* Your task
Search the data for "grade". Each line containing it is to be copied.

* Given material
************
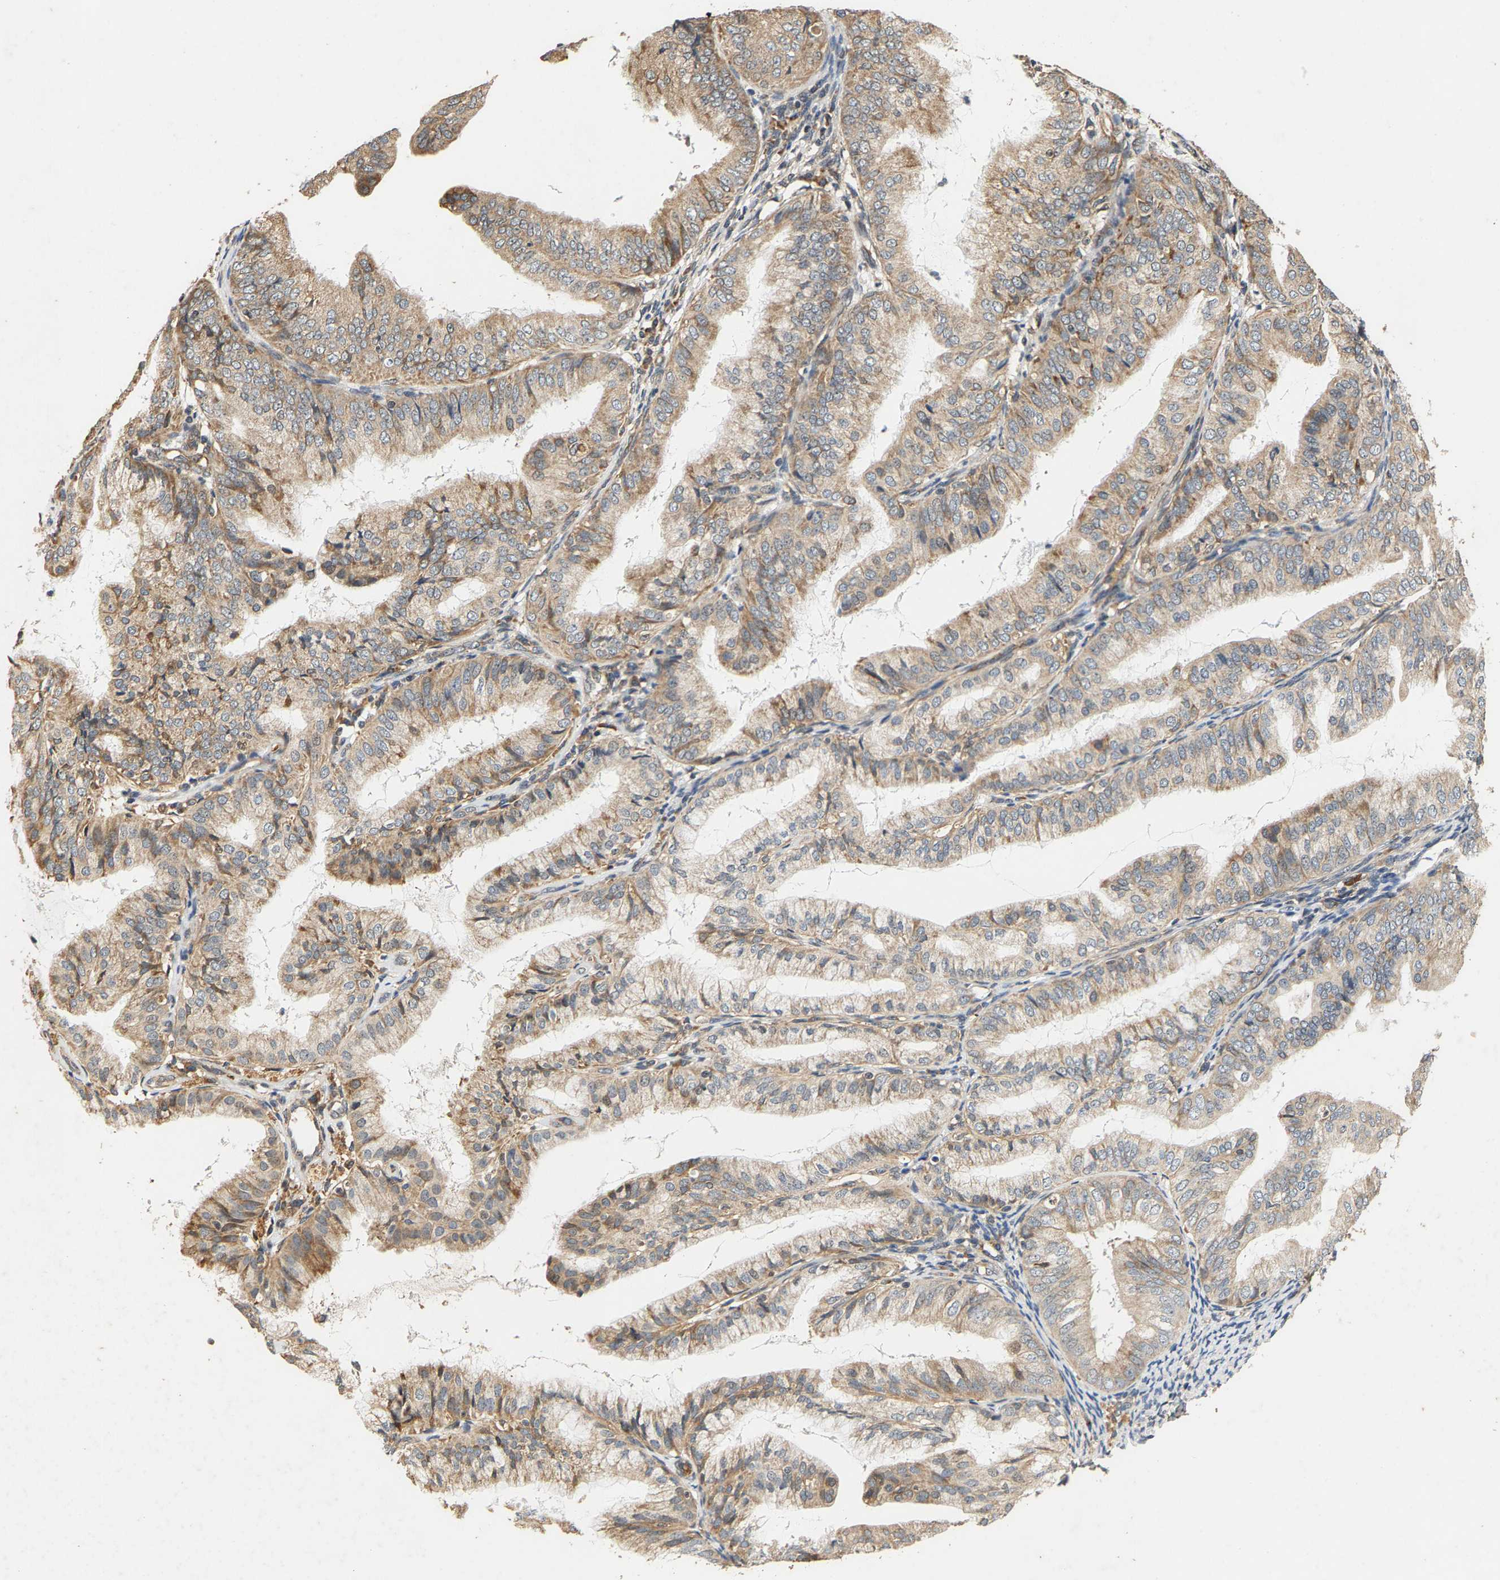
{"staining": {"intensity": "weak", "quantity": ">75%", "location": "cytoplasmic/membranous"}, "tissue": "endometrial cancer", "cell_type": "Tumor cells", "image_type": "cancer", "snomed": [{"axis": "morphology", "description": "Adenocarcinoma, NOS"}, {"axis": "topography", "description": "Endometrium"}], "caption": "Immunohistochemical staining of human endometrial cancer demonstrates low levels of weak cytoplasmic/membranous expression in about >75% of tumor cells.", "gene": "CIDEC", "patient": {"sex": "female", "age": 63}}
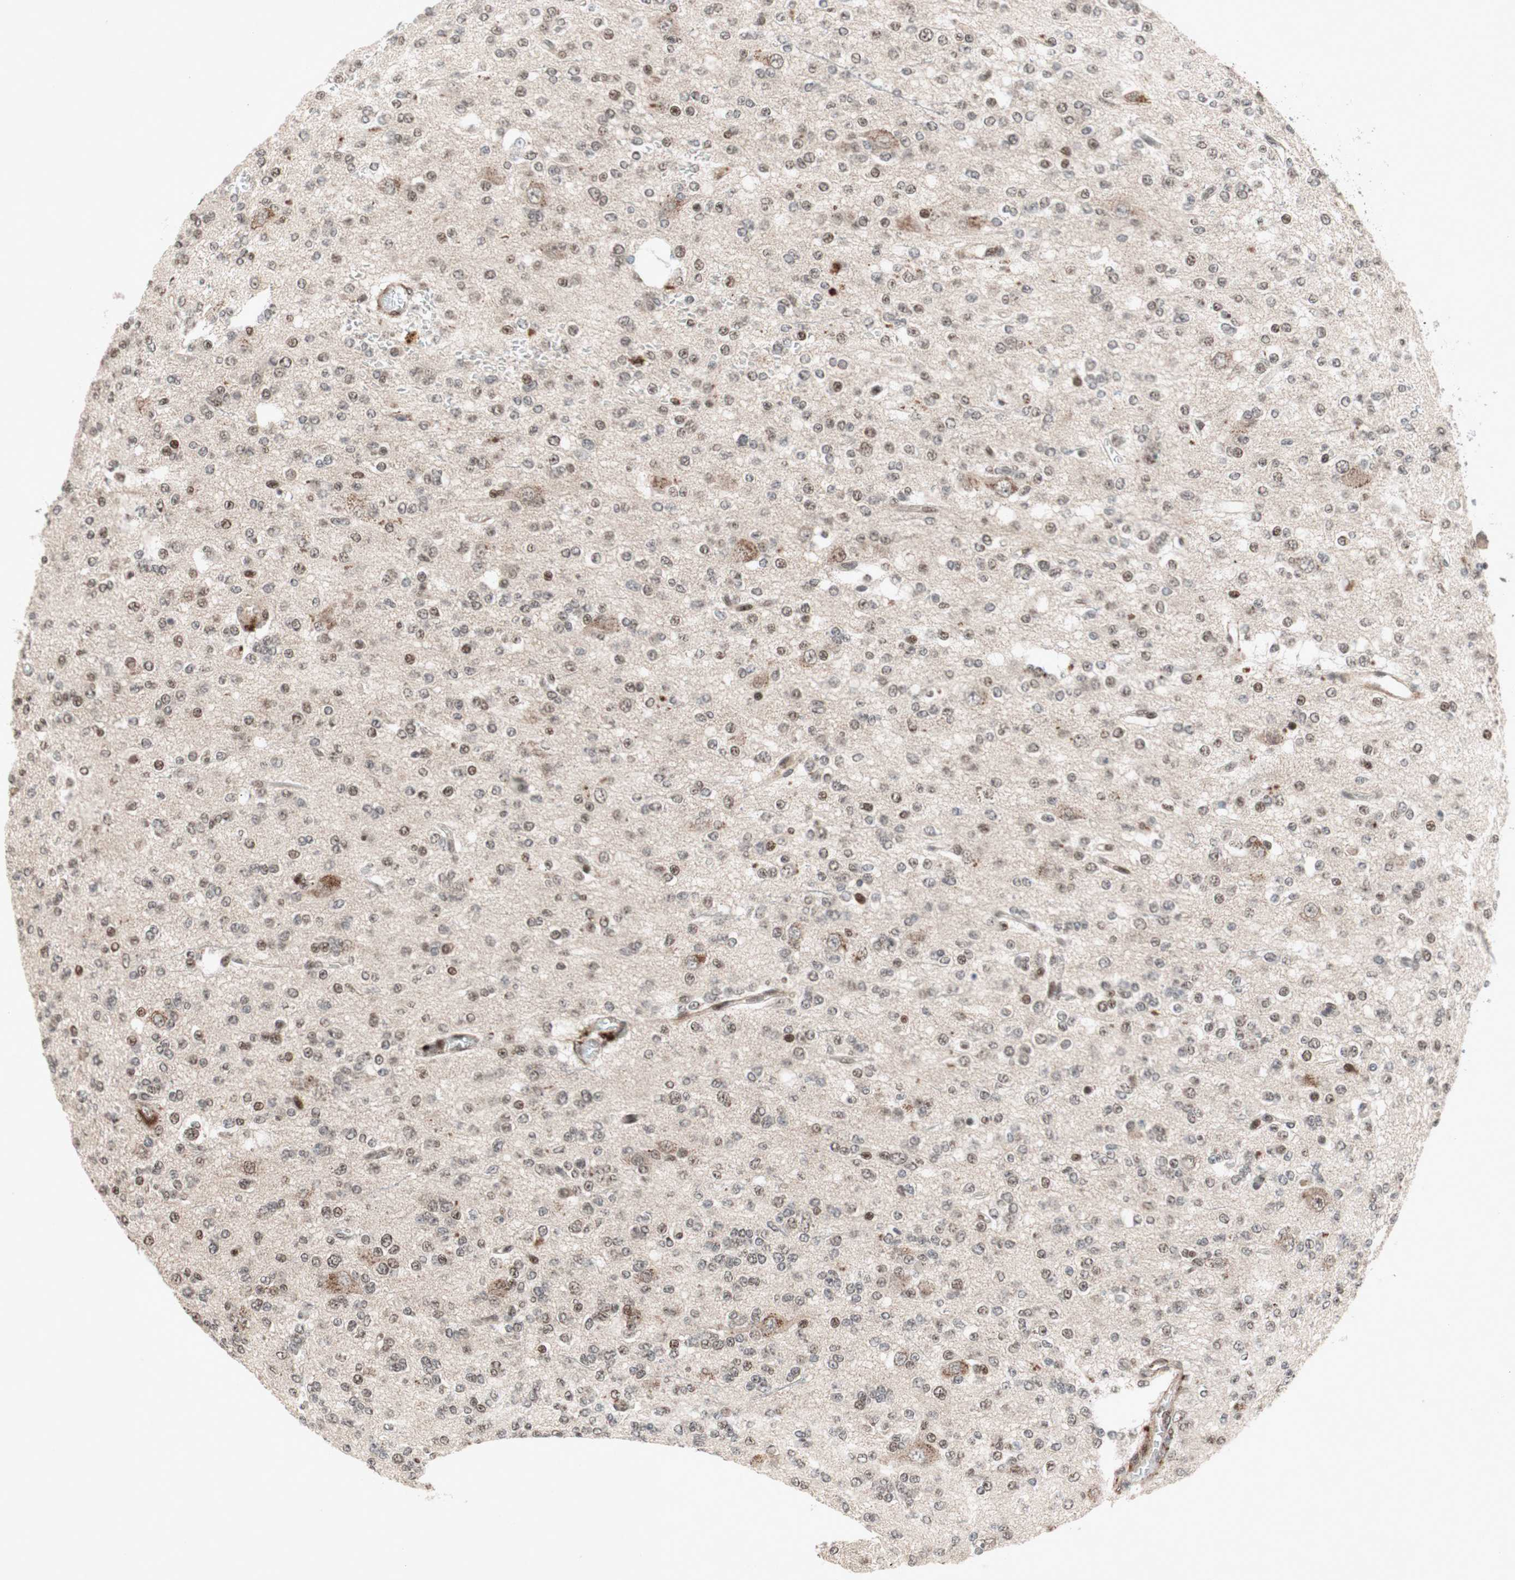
{"staining": {"intensity": "moderate", "quantity": "<25%", "location": "nuclear"}, "tissue": "glioma", "cell_type": "Tumor cells", "image_type": "cancer", "snomed": [{"axis": "morphology", "description": "Glioma, malignant, Low grade"}, {"axis": "topography", "description": "Brain"}], "caption": "Moderate nuclear protein expression is appreciated in approximately <25% of tumor cells in glioma. (IHC, brightfield microscopy, high magnification).", "gene": "TCF12", "patient": {"sex": "male", "age": 38}}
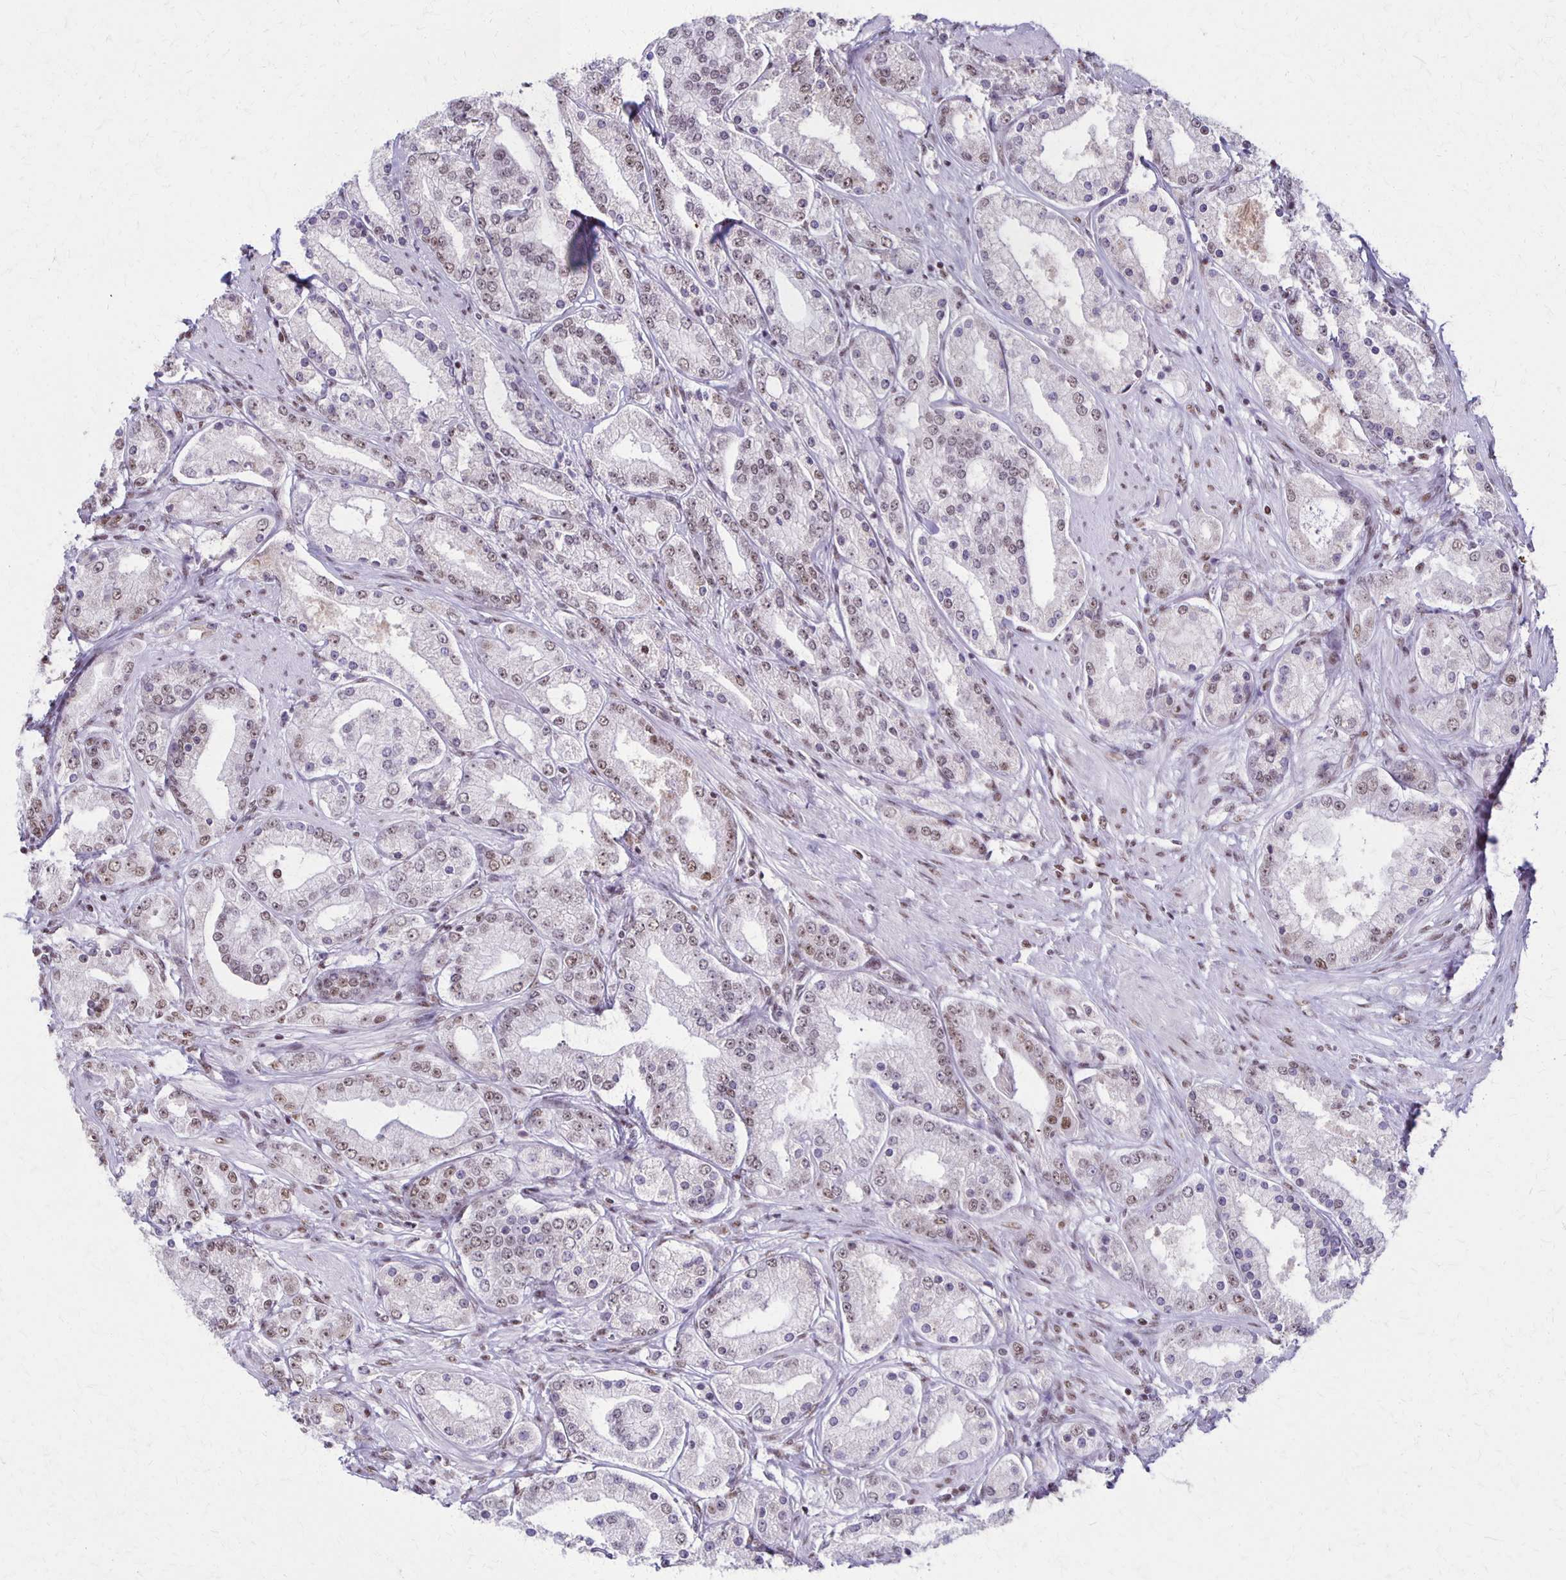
{"staining": {"intensity": "weak", "quantity": "<25%", "location": "nuclear"}, "tissue": "prostate cancer", "cell_type": "Tumor cells", "image_type": "cancer", "snomed": [{"axis": "morphology", "description": "Adenocarcinoma, High grade"}, {"axis": "topography", "description": "Prostate"}], "caption": "This is an IHC micrograph of prostate cancer. There is no expression in tumor cells.", "gene": "XRCC6", "patient": {"sex": "male", "age": 67}}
************
* Output of the task
{"staining": {"intensity": "moderate", "quantity": "<25%", "location": "nuclear"}, "tissue": "glioma", "cell_type": "Tumor cells", "image_type": "cancer", "snomed": [{"axis": "morphology", "description": "Glioma, malignant, Low grade"}, {"axis": "topography", "description": "Brain"}], "caption": "Moderate nuclear protein expression is appreciated in approximately <25% of tumor cells in glioma. (IHC, brightfield microscopy, high magnification).", "gene": "TCF12", "patient": {"sex": "male", "age": 38}}
{"staining": {"intensity": "weak", "quantity": "<25%", "location": "nuclear"}, "tissue": "prostate cancer", "cell_type": "Tumor cells", "image_type": "cancer", "snomed": [{"axis": "morphology", "description": "Adenocarcinoma, High grade"}, {"axis": "topography", "description": "Prostate"}], "caption": "This is an IHC micrograph of prostate cancer. There is no expression in tumor cells.", "gene": "XRCC6", "patient": {"sex": "male", "age": 67}}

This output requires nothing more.